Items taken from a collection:
☆ ☆ ☆ ☆ ☆ ☆ ☆

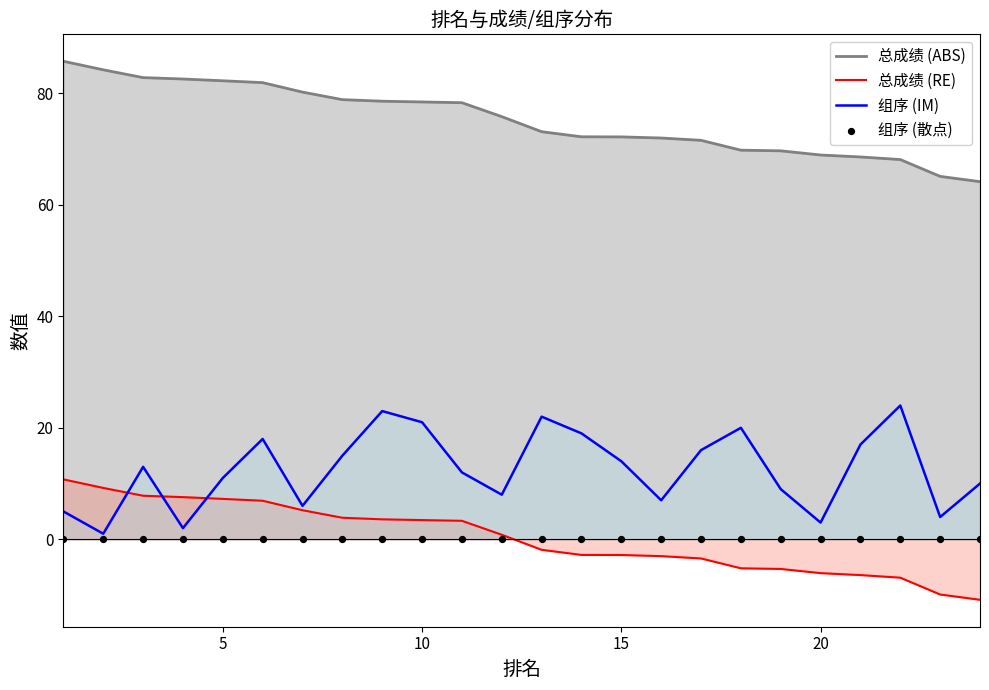

True or false: 总成绩 (RE) and 总成绩 (ABS) intersect in this chart.

False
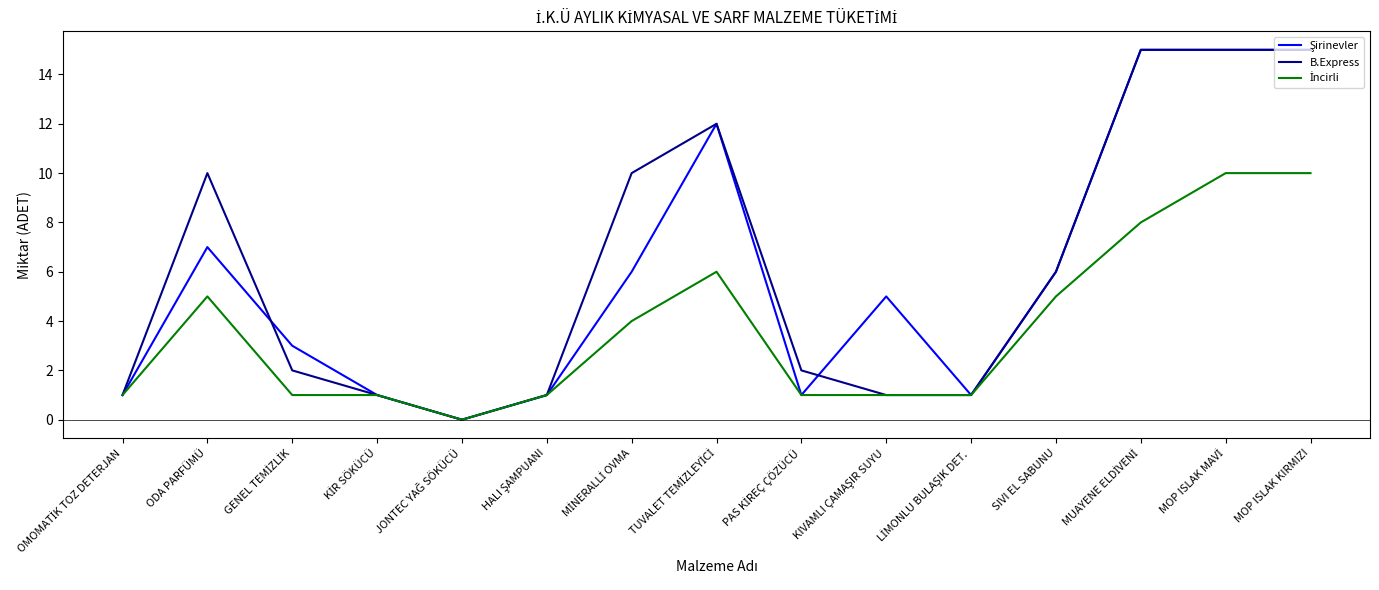

Is this an area chart (filled region under the line)?

No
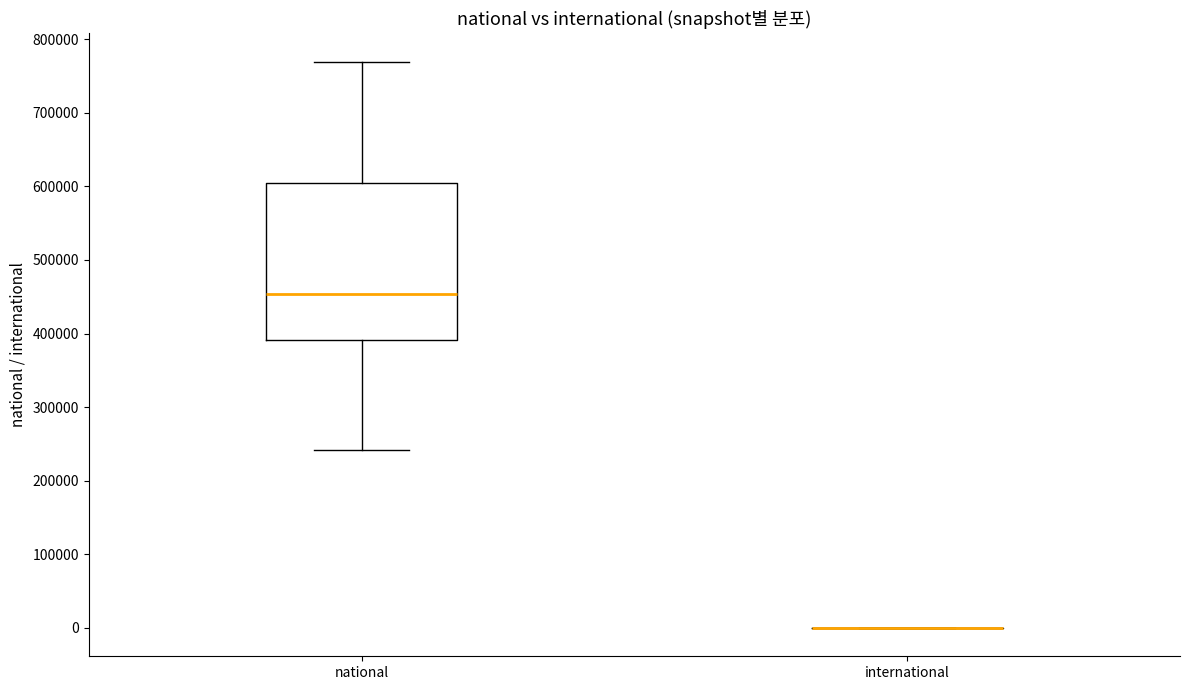

Reading left to right, transcribe this box plot: for each box, give where its median line is, the range the box spans, and where its two whiskers end, as read against the y-axis. The values are not printed on the chart, so give them approximately, as read against the axis.

national: median 450000, box 390000 to 600000, whiskers 240000 to 770000
international: box collapsed to a line at 0, whiskers 0 to 0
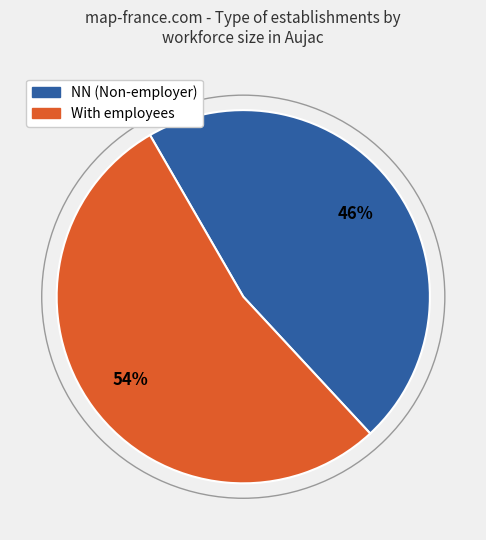

To the nearest percent, what is the average slice percentage?

50%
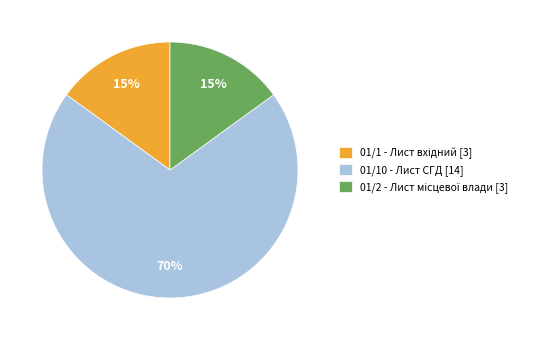

How many slices are in this pie chart?

3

☆ ☆ ☆ ☆ ☆ ☆ ☆

Aim of the exercise →
Please give the lines from the one containing "Is this an area" through the end of the items above as a numbered list, leaving out blank lines and pictures.

Response area →
1. Is this an area chart (filled region under the line)?
2. No
3. Reading left to right, transcribe this box plot: for each box, give where its median line is, the range the box spans, and where its two whiskers end, as read against the y-axis. The values are not printed on the chart, so give them approximately, as read against the axis.
4. national: median 450000, box 390000 to 600000, whiskers 240000 to 770000
5. international: box collapsed to a line at 0, whiskers 0 to 0
6. To the nearest percent, what is the average slice percentage?
7. 50%
8. How many slices are in this pie chart?
9. 3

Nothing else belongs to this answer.